PROBLEM TO SOLVE: Return each line of the records below in which the string "Centre" turns up.
DATA SUPPLIED section start
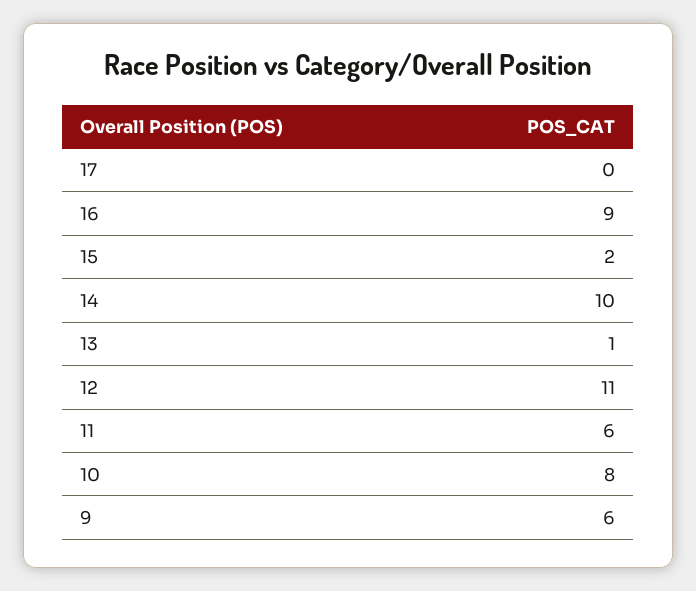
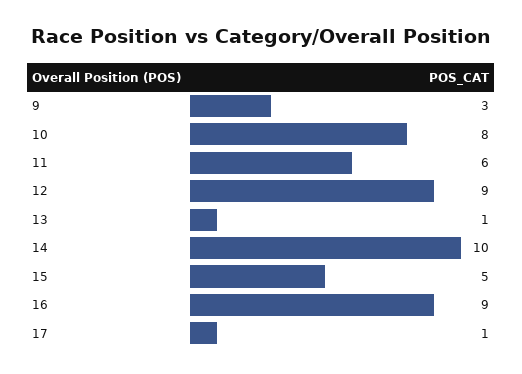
17: 0 -> 1
15: 2 -> 5
12: 11 -> 9
9: 6 -> 3

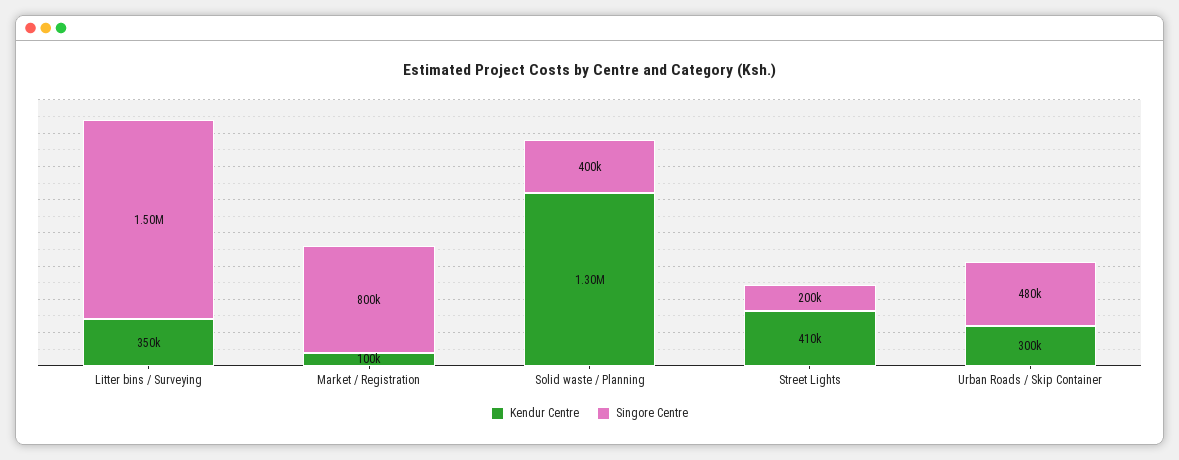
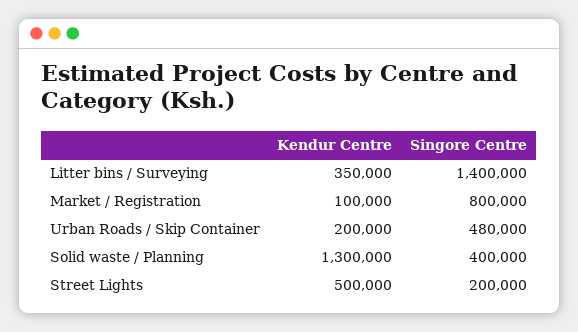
Singore Centre, Litter bins / Surveying: 1500000 -> 1400000
Kendur Centre, Street Lights: 410000 -> 500000
Kendur Centre, Urban Roads / Skip Container: 300000 -> 200000

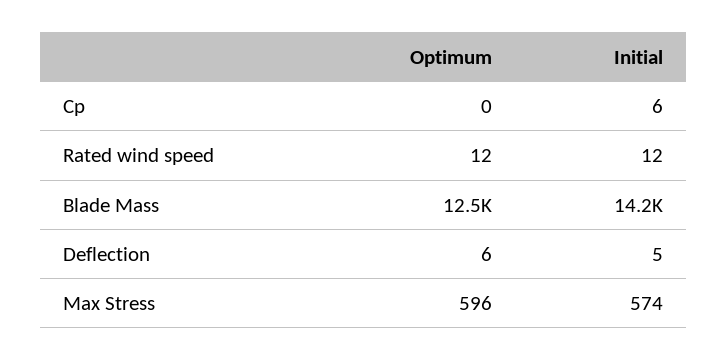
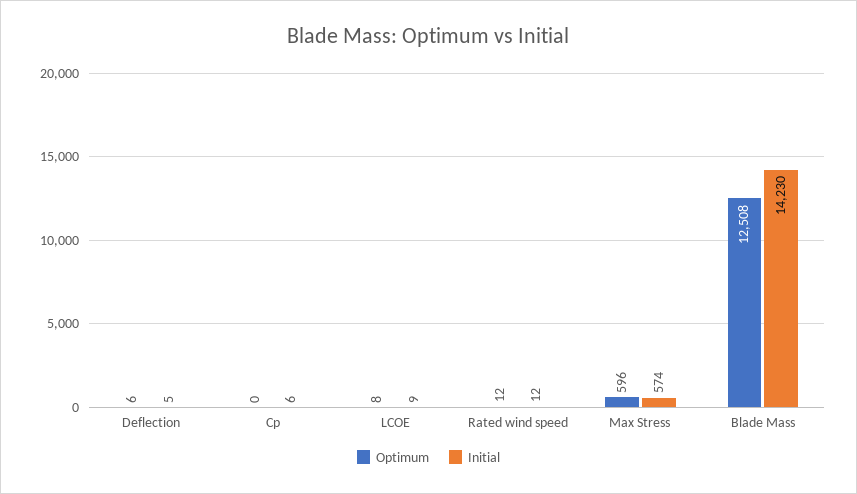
Optimum, LCOE: none -> 8
Initial, LCOE: none -> 9

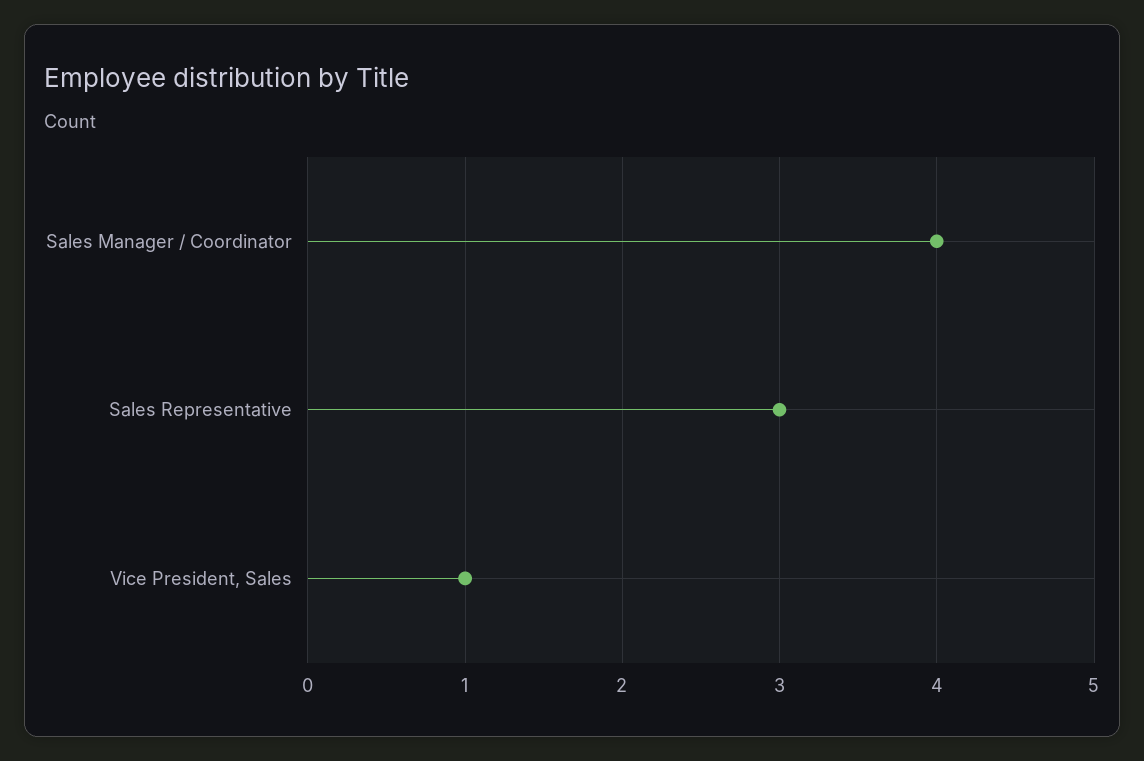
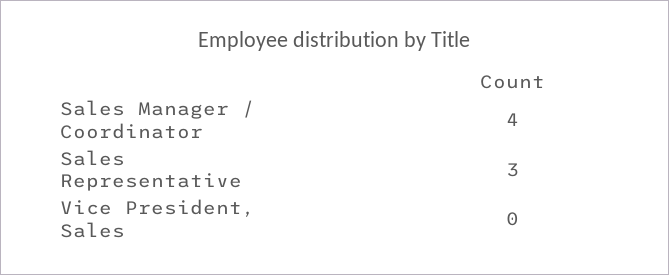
Vice President, Sales: 1 -> 0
DATA SUPPLIED section end
SOLUTION BELOW:
Singore Centre, Litter bins / Surveying: 1500000 -> 1400000
Kendur Centre, Street Lights: 410000 -> 500000
Kendur Centre, Urban Roads / Skip Container: 300000 -> 200000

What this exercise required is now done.